There was a time in American politics -- it seems quaint now -- when the presidential press secretary was the spokesman for the American government, not just one party that elected a president with 43 percent of the vote. In his tenure at the State Department, where he was spokesman for two years before moving to the White House, McCurry practiced this doctrine -- and he does so now at the White House when the issue is national security or terrorism or foreign policy or something that eclipses party politics. "When he talks about those things he gets a different look on his face, he speaks in a different voice," says White House communications director Donald Baer.
McCurry himself does not rely on any distinction between foreign and domestic policy when asked about Republican complaints that he's been too partisan. To his credit, he concedes the criticism is sometimes valid. He suggests a couple of reasons why he behaves as he does. One is that until recently, the Clinton-Gore campaign had no spokesman of its own, and McCurry was constantly being asked questions better directed to a campaign press secretary. He also concedes that sometimes he just, well, blows it. "When you're out there answering questions five days a week, you're bound to commit a miscue from time to time."
But McCurry's primary answer is that those accusing him of excessive partisanship are ignoring the central context in which it exists, namely the invective directed at President Clinton. McCurry is obliged to counter.
"There are times when they are absolutely right that I sound too partisan," he says. "It's also correct that this president is subject to the most vitriolic, partisan attacks that any recent American has faced. . . . You have to step it up sometimes to just to defend against it."

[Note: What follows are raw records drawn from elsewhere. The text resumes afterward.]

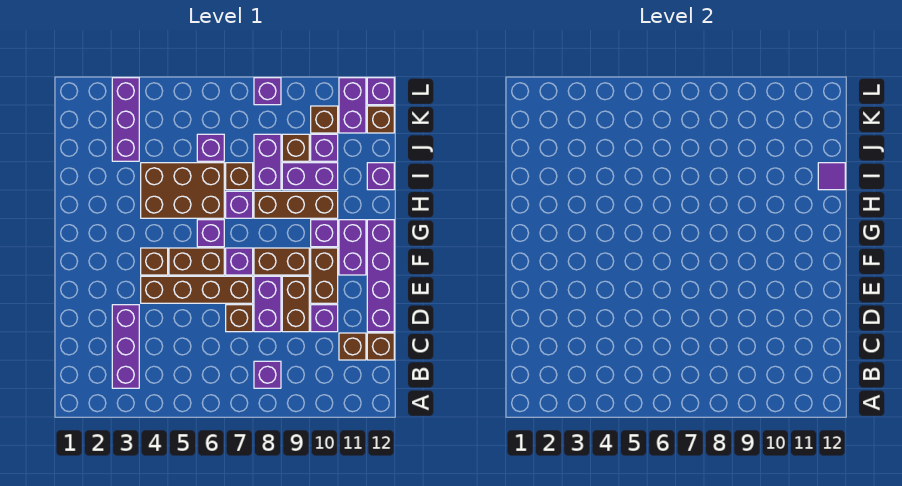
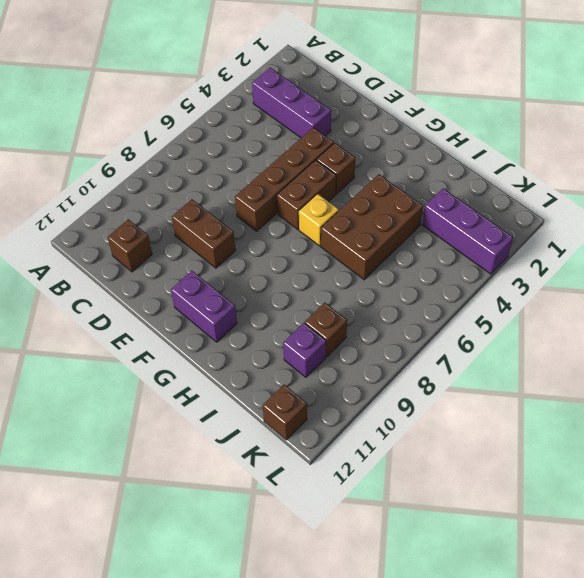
yellow brick G6 level 1 -> purple brick G6 level 1
none -> purple brick B8 level 1
none -> brown brick C12 level 1
none -> brown brick D7 level 1
none -> purple brick D8:E8 level 1

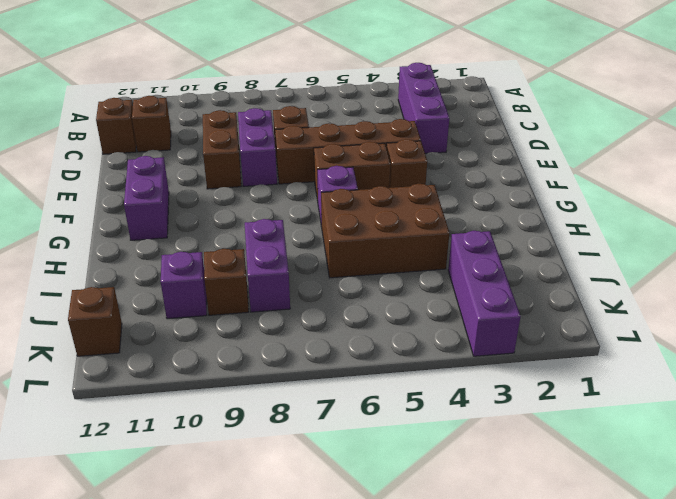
none -> purple brick B8 level 1
none -> purple brick D10 level 1
none -> purple brick D12:G12 level 1
none -> brown brick E10:F10 level 1

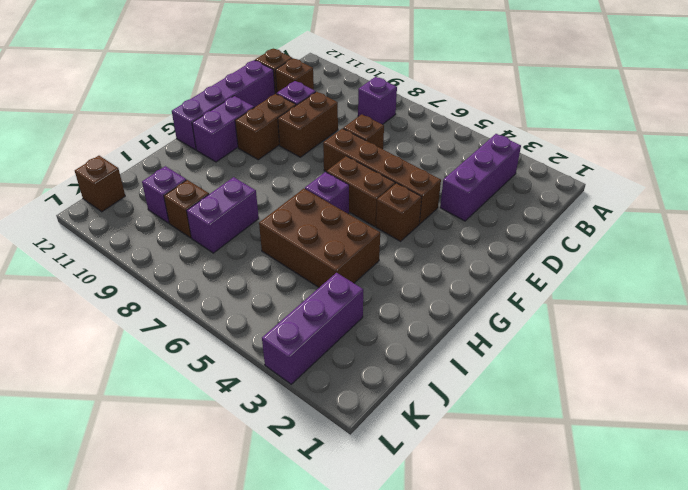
none -> purple brick D8:E8 level 1
none -> purple brick F7 level 1
none -> brown brick F8:F9 level 1
none -> purple brick G10 level 1

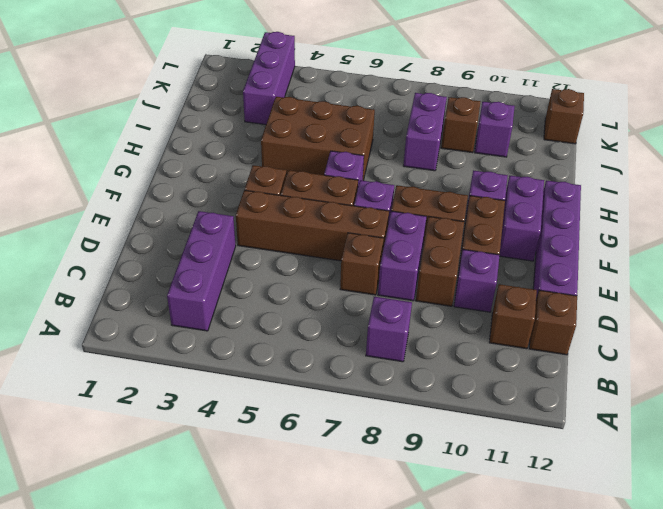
none -> purple brick H7 level 1
none -> brown brick H8:H10 level 1
none -> brown brick I7 level 1
none -> purple brick I9:I10 level 1

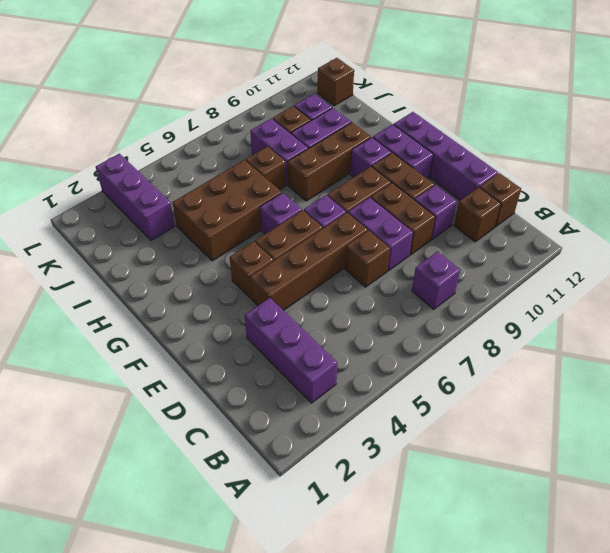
none -> purple brick H7 level 1
none -> purple brick I12 level 1
none -> purple brick J6 level 1
none -> brown brick K10 level 1

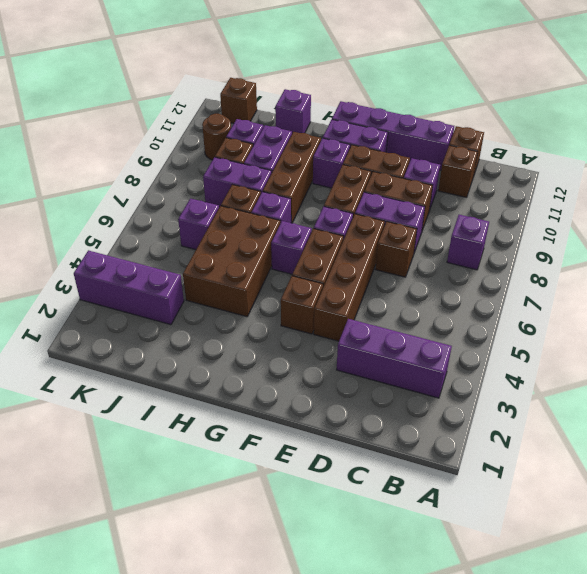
brown round brick K10 level 1 -> brown brick K10 level 1
none -> purple brick K11:L11 level 1
none -> purple brick L8 level 1
none -> purple brick L12 level 1
none -> purple tile I12 level 2

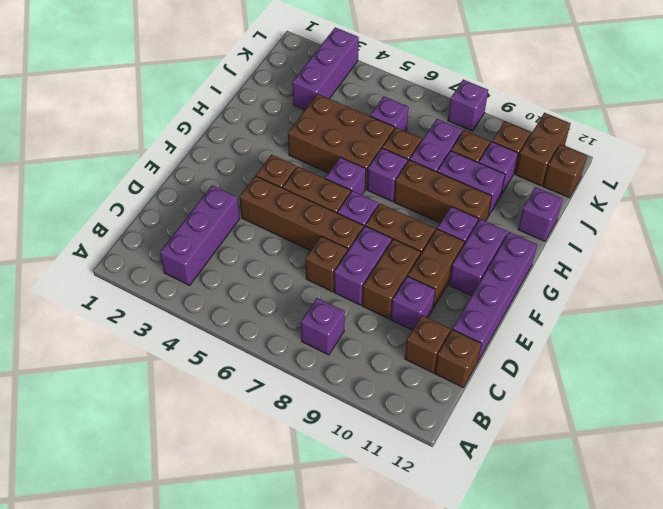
brown brick K11:L11 level 1 -> purple brick K11:L11 level 1
none -> purple brick L12 level 1
none -> purple tile I12 level 2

Martha Joynt Kumar, a Towson State University professor and the acknowledged expert on White House press secretaries, says she believes there is something to McCurry's explanation. "He's more partisan -- I was struck by that," she says flatly of McCurry, whom she likes a great deal. "It seemed so different from what he's like as a person. So I began reading about that and talking to people. And I think it's true that the partisanship of the national government is just much more intense than it used to be; it has leached into every level, including the White House briefing room."
Marlin Fitzwater, the subject of Begala's jibe, also believes that it's next to impossible for a White House press secretary to stay above the fray in an election year.
"Despite what Begala said, in terms of my background [as a bureaucrat], I was probably the least partisan press secretary in history. But if you get on that campaign plane, I just don't know how you avoid sounding that way, " says Fitzwater. "In hindsight, I probably should have stayed in the White House and sent someone else out with Bush."
There is one final factor at work with Clinton that affects McCurry's performance, however. Clinton has been known to berate his aides for the supposed transgression of not defending him strongly enough. And remember that McCurry wasn't even a Clinton guy when he came to the White House. So he took his cue from someone who was: George Stephanopoulos.
Before FBI agent Gary Aldrich's book ever hit the bookstores, Stephanopoulos had asserted that Craig Livingstone had been hired by deceased deputy White House counsel Vincent W. Foster, Jr., that Aldrich publicist Craig Shirley was an adviser to Bob Dole, that Aldrich was "a pathological liar," and that the book was a "Republican smear campaign."
McCurry followed suit: "It's fiction," he said of the book. "That's our position." Craig Shirley was "a paid adviser" to the Dole campaign, McCurry claimed. That happened to be not quite true, but really, what's the difference in an election year?